CNY: Where to now?

It has become overwhelmingly clear that the strengthening in the CNY against the dollar has once again paused. We’ve seen similar stretches of sideways movement in early 2012 and around the turn of the year. The big question now is how long will this period last, and will we see an actual weakening, like in mid-2012?

GDP growth in China slowed to 7.5% y/y in Q2, and although we expect a stabilisation, growth is fragile. Export growth has slowed again and the manufacturing PMI only adds to the gloomy picture. Against this backdrop it’s not at all surprising that we’ve heard of some mini stimulus (e.g. tax cuts for small businesses, opening up the railway construction sector, and reducing costs for exporters) and indications that the juan exchange rate will be kept stable (to help exporters, presumably).

The mini stimulus measures announced seem of fairly small calibre. We have already earlier opined that a larger-than-life investment stimulus package is not on the cards, while gentler measures to fine-tune fiscal policy are likely to surface as we go along.

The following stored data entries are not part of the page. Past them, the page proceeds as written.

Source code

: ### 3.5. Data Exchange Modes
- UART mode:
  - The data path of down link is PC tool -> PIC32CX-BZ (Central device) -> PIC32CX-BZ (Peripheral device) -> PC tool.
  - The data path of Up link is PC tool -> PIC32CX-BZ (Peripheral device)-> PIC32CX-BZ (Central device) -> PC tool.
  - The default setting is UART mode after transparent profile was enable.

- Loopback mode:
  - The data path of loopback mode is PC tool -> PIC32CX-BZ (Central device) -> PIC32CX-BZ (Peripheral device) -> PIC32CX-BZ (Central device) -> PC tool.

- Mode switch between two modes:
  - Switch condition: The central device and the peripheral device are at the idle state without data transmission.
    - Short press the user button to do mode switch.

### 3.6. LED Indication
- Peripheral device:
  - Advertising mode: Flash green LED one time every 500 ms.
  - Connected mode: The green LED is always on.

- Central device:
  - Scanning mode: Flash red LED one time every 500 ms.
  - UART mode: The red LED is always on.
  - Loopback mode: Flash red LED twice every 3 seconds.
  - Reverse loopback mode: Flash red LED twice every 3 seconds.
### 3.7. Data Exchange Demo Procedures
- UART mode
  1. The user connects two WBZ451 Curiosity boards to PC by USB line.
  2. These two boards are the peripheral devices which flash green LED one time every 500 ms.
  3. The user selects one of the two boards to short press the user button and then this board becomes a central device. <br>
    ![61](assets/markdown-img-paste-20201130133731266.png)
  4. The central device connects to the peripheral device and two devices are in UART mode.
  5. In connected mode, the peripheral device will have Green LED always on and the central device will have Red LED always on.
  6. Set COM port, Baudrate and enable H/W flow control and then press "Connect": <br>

Although the slowdown in growth has partly been in line with the grand plan to rebalance the economy from investments towards private consumption, there seems to be some fears within the leading pack that the slowdown could take a step too far. This is something to worry about, because too weak growth in the Chinese economy means (among other things) a weaker labour market, which in turn could mean social unrest. Recent comments from the premier and vice premier indicate that the tolerance level for GDP growth remains at 7.0-7.5%. To be on the safe side, some modest stimulus is needed to tide the economy over until the US and the euro area get a proper grip.

Regarding the CNY, Chinese authorities have earlier talked about the importance of two-way fluctuation in the exchange rate. This was followed by the short-lived but evident weakening early last summer. This week the State Council pledged to promote exchange rate stability (no mention of two-way flexibility), and although a weakening in CNY would be welcome for the struggling export sector, current comments indicate at most a modest depreciation in the CNY. Our 3M FX forecast of USD/CNY at 6.15 (currently 6.1345) reflects this.

But neither should one expect a continuation of the strengthening trend in the near term. The fragile economy does not warrant a stronger currency. This can wait, until the economy picks up, which we’ve pencilled in for Q4.

So don’t expect large moves in the CNY over the next few months. “Sideways” is here to stay for a while, at least. But be prepared for a weakening. If the strengthening pressure is not too heavy, a widening of the +/-1% trading band could be in store later this year. This would increase volatility and risk, and hence could provide reason for a weakening in the immediate aftermath. If the economy underperforms and export demand does not pick up, the only logical way for the CNY is weaker.